Implementation of UbiBrowser web services

UbiBrowser web services were constructed based on a MySQL database, which was designed to be a general database for storing the predicted ESI and their annotations. Above this database, analysis applications were implemented in PHP and Perl for processing, integrating and indexing the data, and web presentation application were written in JavaScript and CSS (Cascaded Style Sheets). UbiBrowser is currently running on a single 4-CPU Ubuntu Linux server, with the Apache 2 HTTP server.

Experimental validation protocols

Full-length of Smad3 and Smurf1 were constructed by PCR, followed by subcloning into various vectors. Anti-Smad3 (Cat# 9523, 1:1000)52, anti-Myc (Cat# 2276,1:2000)53 and anti-Myc-HRP (Cat# 2040, 1:1000)54 was from Cell Signaling Technology. Anti-Smurf1 (Cat# ab117552 1:1000)55 was from Abcam. Anti-Flag M2 monoclonal antibody (Cat# F3165, 1:2000)56 and the proteasome inhibitor MG132 (Cat# M8699)57 were from Sigma Aldrich. Anti-HA antibody was from Roche Life Science (Cat# 11867423001, 1:2000). GAPDH (Cat# sc-47724, 1:2000)58 and secondary antibodies (goat anti-rabbit-HRP Cat# sc-2030, 1:3000; goat anti-mouse-HRP Cat# sc-2005, 1:3000)59 were purchased from Santa Cruz Biotechnology. The MDA-MB-231 cell line was kindly gifted by professor Wenguo Jiang from Cardiff University School of Medicine. These cell lines were authenticated by STR locus analysis (Genetic Testing Biotechnology Corporation, Suzhou, China) and tested for mycoplasma contamination. Cell was cultured in DMEM/F12 medium (Hyclone). These cells were supplemented with 10% fetal bovine serum (Hyclone), penicillin (50 U/ml), and streptomycin (50 lg/ml) (Hyclone). Cells were transfected with Lipofectamine 2000 (Invitrogen) according to the manufacturers’ instructions. Cells were harvested and lysed in HEPES lysis buffer (20 mM HEPES pH 7.2, 50 mM NaCl, 0.5% Triton X-100, 1 mM NaF, 1 mM dithiothreitol) supplemented with protease inhibitor cocktail (Roche Life Science, Cat# 04693116001). The lysate was incubated with indicated antibody 3 h at 4 °C, then added protein A/G-plus agarose and rotated gently more than 8 h at 4 °C. The immunoprecipitates were washed at least three times in lysis buffer, and analyzed by western blotting.

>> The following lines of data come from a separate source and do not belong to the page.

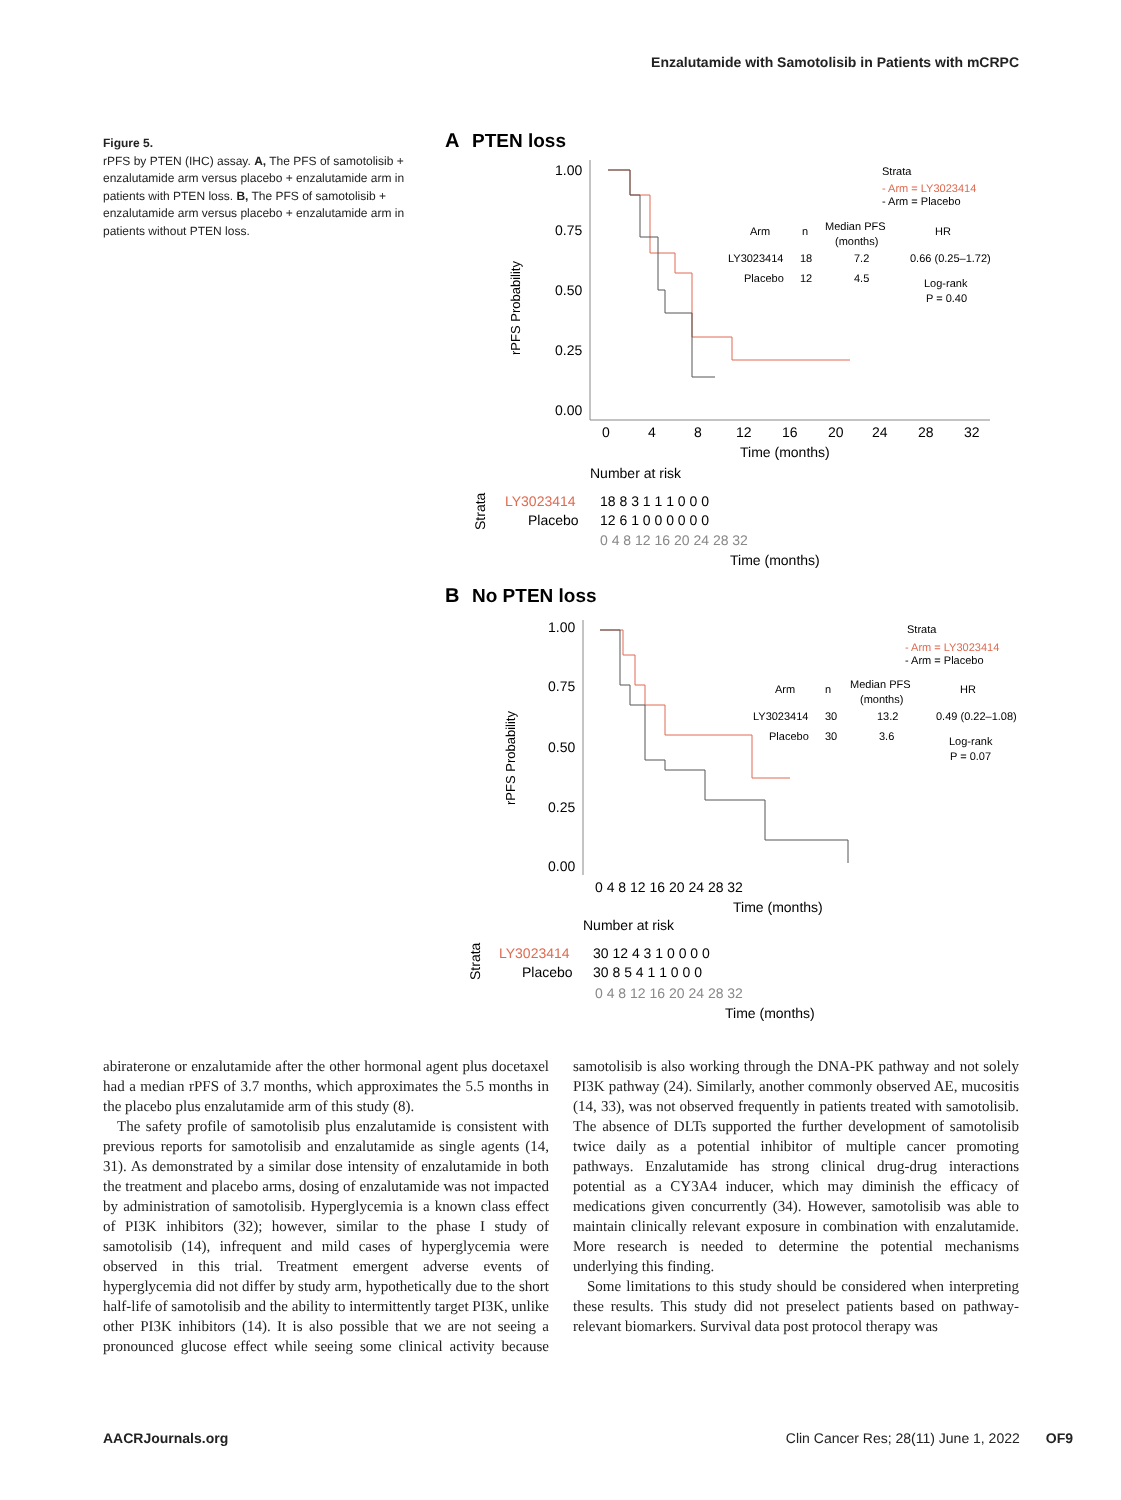Enzalutamide with Samotolisib in Patients with mCRPC
Figure 5.
rPFS by PTEN (IHC) assay. A, The PFS of samotolisib + enzalutamide arm versus placebo + enzalutamide arm in patients with PTEN loss. B, The PFS of samotolisib + enzalutamide arm versus placebo + enzalutamide arm in patients without PTEN loss.
A
PTEN loss
rPFS Probability
1.00
0.75
0.50
0.25
0.00
0
4
8
12
16
20
24
28
32
Time (months)
Strata
- Arm = LY3023414
- Arm = Placebo
Arm
n
Median PFS
(months)
HR
LY3023414
18
7.2
0.66 (0.25–1.72)
Placebo
12
4.5
Log-rank
P = 0.40
Number at risk
Strata
LY3023414
Placebo
18 8 3 1 1 1 0 0 0
12 6 1 0 0 0 0 0 0
0 4 8 12 16 20 24 28 32
Time (months)
B
No PTEN loss
rPFS Probability
1.00
0.75
0.50
0.25
0.00
0 4 8 12 16 20 24 28 32
Time (months)
Strata
- Arm = LY3023414
- Arm = Placebo
Arm
n
Median PFS
(months)
HR
LY3023414
30
13.2
0.49 (0.22–1.08)
Placebo
30
3.6
Log-rank
P = 0.07
Number at risk
Strata
LY3023414
Placebo
30 12 4 3 1 0 0 0 0
30 8 5 4 1 1 0 0 0
0 4 8 12 16 20 24 28 32
Time (months)
abiraterone or enzalutamide after the other hormonal agent plus docetaxel had a median rPFS of 3.7 months, which approximates the 5.5 months in the placebo plus enzalutamide arm of this study (8).
The safety profile of samotolisib plus enzalutamide is consistent with previous reports for samotolisib and enzalutamide as single agents (14, 31). As demonstrated by a similar dose intensity of enzalutamide in both the treatment and placebo arms, dosing of enzalutamide was not impacted by administration of samotolisib. Hyperglycemia is a known class effect of PI3K inhibitors (32); however, similar to the phase I study of samotolisib (14), infrequent and mild cases of hyperglycemia were observed in this trial. Treatment emergent adverse events of hyperglycemia did not differ by study arm, hypothetically due to the short half-life of samotolisib and the ability to intermittently target PI3K, unlike other PI3K inhibitors (14). It is also possible that we are not seeing a pronounced glucose effect while seeing some clinical activity because samotolisib is also working through the DNA-PK pathway and not solely PI3K pathway (24). Similarly, another commonly observed AE, mucositis (14, 33), was not observed frequently in patients treated with samotolisib. The absence of DLTs supported the further development of samotolisib twice daily as a potential inhibitor of multiple cancer promoting pathways. Enzalutamide has strong clinical drug-drug interactions potential as a CY3A4 inducer, which may diminish the efficacy of medications given concurrently (34). However, samotolisib was able to maintain clinically relevant exposure in combination with enzalutamide. More research is needed to determine the potential mechanisms underlying this finding.
Some limitations to this study should be considered when interpreting these results. This study did not preselect patients based on pathway-relevant biomarkers. Survival data post protocol therapy was
AACRJournals.org Clin Cancer Res; 28(11) June 1, 2022 OF9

In vivo modification assays: To prepare cell lysates, cells were solubilized in modified lysis buffer (50 mM Tris, pH 7.4, 150 mM NaCl, 10% glycerol, 1 mM EDTA, 1 mM EGTA, 1% sodium dodecyl sulfate (SDS), 1 mM Na3VO4, 1 mM DTT, and 10 mM NaF) supplemented with a protease inhibitor cocktail. The cell lysate was incubated at 60 °C for 10 min. The lysate was then diluted 10 times with modified lysis buffer without SDS. The lysate was incubated with the indicated antibody for 3 h at 4 °C. Protein A/G-plus Agarose was added, and the lysate was rotated gently for 8 h at 4 °C. The immunoprecipitates were washed at least three times in wash buffer (50 mM Tris, pH 7.4, 150 mM NaCl, 10% glycerol, 1 mM EDTA, 1 mM EGTA, 0.1% SDS, 1 mM DTT, and 10 mM NaF). Proteins were recovered by boiling the beads in sample buffer and analyzed by western blot analsis.

Statistical analyses

All statistical analyses were performed using SPSS (version 20). ROCs curves were plotted and smoothed, and the area under the curve (AUROC) and its 95% confidence interval was simultaneously calculated. To determine if there are nonrandom associations between two categorical variables, statistical significance was considered at P < 0.05 using the one-tailed Fisher’s exact test. Unless otherwise stated, all experiments were repeated at least thrice (n = 3).

Data Availability

All relevant data and codes are available from the authors upon request.